Vibativ was our largest acquisition and I'm pleased to report that since we assumed responsibility for the product in late 2018, it has delivered a total cash contribution of $33,000,000 to our business and therefore has begun generating a return on our $25,000,000 investment. Turning to Sankuso, we also accounted for the acquisition as a business combination. We added a total of $19,000,000 in new assets including Approximately $4,000,000 in inventory, dollars 14,000,000 of intangibles. The estimated value of those assets was $15,000,000 at the end of the Q1. We provided $13,500,000 at closing for the San Cuso acquisition.

Speaker 2

During the Q1, we provided another $1,000,000 milestone payment based on the successful FDA registration of the product's new manufacturing facility. There are also royalties that we pay based on the brand sales. Since we started shipping San Cuso early last year, the product has already provided a total cash contribution of approximately $11,000,000 approaching a return on our $14,500,000 initial investment. We continue to hold a bank line of credit, which provides up to $20,000,000 in capital, and we accessed that line to help fund the San Cuso acquisition. At the end of the Q1, the balance outstanding on this loan was $16,000,000 The refund of the FDA fees associated with the waiver was other income during the Q1 along with the receivable, which is expected to be paid in the 2nd quarter.

Speaker 2

As of March 31, 2023, we had $89,000,000 in total assets, including $16,000,000 in cash and cash equivalents.
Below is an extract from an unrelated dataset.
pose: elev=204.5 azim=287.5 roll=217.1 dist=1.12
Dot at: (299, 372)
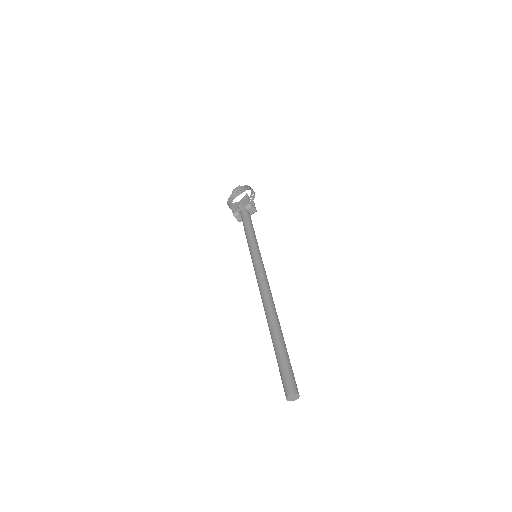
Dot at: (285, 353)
Liabilities totaled $53,000,000 and total shareholders' equity was $36,000,000 Also during the Q1 of 2023, we continued Our share repurchase program, buying a total of 87,000 shares. These repurchases, including those on the open market, as well as those needed to fund the taxes associated with employee vested restricted shares. We are also in the process of establishing new trading plans for our board members Who will purchase Cumberland shares over 2023 to increase their holdings in the company. Lastly, I'd like to note that Cumberland continues to hold over $57,000,000 in tax net operating loss carry forwards with the majority resulting from the prior exercise of stock options.

Speaker 2

And that completes our financial report for the Q1 of 2023. Back to you, A. J. J.

Speaker 3

Muse:] Thank you, John. Earlier this year, we released our 2022 annual report, which includes the financial results and milestones from last year as well as our updated sustainability metrics. We also recently held our annual shareholder meeting. All of the proposals presented in our proxy were approved, including the reappointment of 3 directors to the Board. We look forward to providing updates on further new developments as the year progresses, And we remain focused on our mission of providing branded medicines to support patient care and improve their quality of life.

Speaker 3

So now let's open the call to any questions you may have. Operator, please proceed.

Operator

Thank you, sir. Ladies and gentlemen, that concludes the company's presentation and we will now open the call for any questions.

Speaker 3

Well, thanks everyone for joining today's call. We understand that many of you prefer a private discussion with management. And if so, please just reach out to us and we'll be happy to get such a call scheduled for you. As always, we appreciate your time and your interest in Cumberland and we look forward to providing another update in the coming months.

Operator

Thank you, sir. Ladies and gentlemen, that concludes today's call. If you would like to listen to a replay of the discussion, please visit the Investor Relations section of Cumberland's website. I would now like to thank you for your participation. You may now disconnect.